The world has set aside January 27 every year as International Holocaust Remembrance Day to recall one of the worst human tragedies of all times. The holocaust was a systematic genocide against the European Jewish population during the Second World War, carried out by the Nazi party of Germany as led by Adolph Hitler, the then Chancellor and Fuhrer.
To those who had never grasped the extent of the evil that was Nazi Germany and its hatred for Jews, the holocaust led to the persecution of about nine million Jews, leading to the forceful expulsion and relocation of hundreds of thousands from their homes into ghettos and the mass extermination of six million others, most of whom were innocent German, Polish and Russian Jews either rounded up and sent to forced labour camps to die from starvation, exhaustion, or used as guinea pigs for nefarious scientific experiments.
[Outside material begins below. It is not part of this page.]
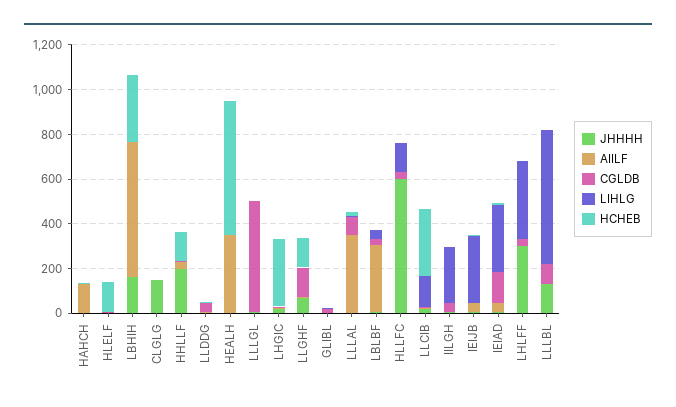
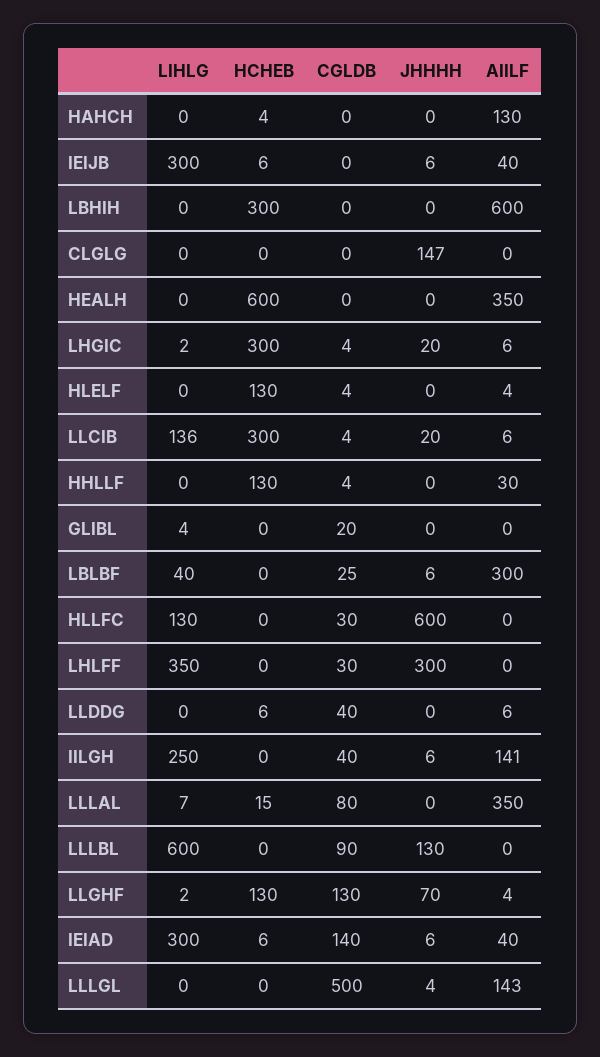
JHHHH, LBHIH: 150 -> 0
JHHHH, HHLLF: 200 -> 0
AIILF, LLLGL: 0 -> 143
AIILF, IILGH: 0 -> 141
Others were murdered in poisonous gas chambers and through mass shootings in several concentration camps across the German-occupied territories. These atrocities were against the backdrop of the war in which Hitler and the Nazis sought to rule all of Europe and Russia in the quest for “living spaces” for the so-called “Aryan” race. That was the tragedy.
The world rejected anti-Semitism, Nazism and its leader Hitler then and has continued to reject and condemn any form of profiling or discrimination directed at the Jewish population anywhere as anti-Semitism. World leaders reserve the sharpest of criticisms for advocates of or perpetrators or supporters of such acts anywhere in the world. This situation of complete and absolute abhorrence for all forms of anti-Semitism is the upshot of the tragedy we have come to identify as the holocaust. The world has done better than condemn and halt the wrongful and evil persecution of the world population of Jews. The 1947 UN Partition Plan (Resolution 181) established the State of Israel, offering European Jews the option of being settled, rehabilitated and integrated in a homeland of their own.
Till this date, I believe, the world community is still grappling with the high moral cost of creating modern Israel; millions of native Palestinians were displaced and the settler-colonial enterprise of successive governments of Israel has caused such atrocious conditions of civil rights and non-existent liberties for Palestinians that political activists the world over have called to question the assumption that the international community has treated all parties —sides— equally and fairly.
It is often suggested that from surviving the pogrom through concerted global action, Jews in Israel have become the most privileged group of people in the world. The United States of America and the European Union nations bend over backwards to support Israel in most of its critical endeavours of politics, development and wars and they often pick a substantial portion of the bill, to boot.
These most-influential nations of the world routinely provide development aid, trade advantages, and scientific research funding to Israel. Apart from being the EU’s largest trade partner, Israel continues to enjoy preferential trade access to European markets.
The foreign aid and capital flowing into the Israeli military industrial complex and commercial economy dwarfed that of other countries of similar size and political importance by far. Currently, the US provides approximately $3.8 billion annually to Israel, in a 10-year MOU signed in 2016, making her the largest cumulative recipient of US foreign aid.
It is estimated that since 1948 the US has provided over $158 billion in bilateral assistance to Israel in military aid, primarily. It suffices to say that Israel could take its friendship with European countries and America for granted, and it might have done exactly so on occasions without consequences. All in all, the world has done well and good to have focused so extensively on the need of Jews and Israel to be, first, understood, resettled, and then pampered.
To state the obvious, Israel’s right to be paid reparations —after the holocaust— in so many guises in past and current world scenarios is fully recognised, respected and evidently deferred to. Germany has paid reparations to Israel, under the 1952 Luxembourg Agreement, to the tune of over €70 billion till date. The last may not have been heard of further transfers.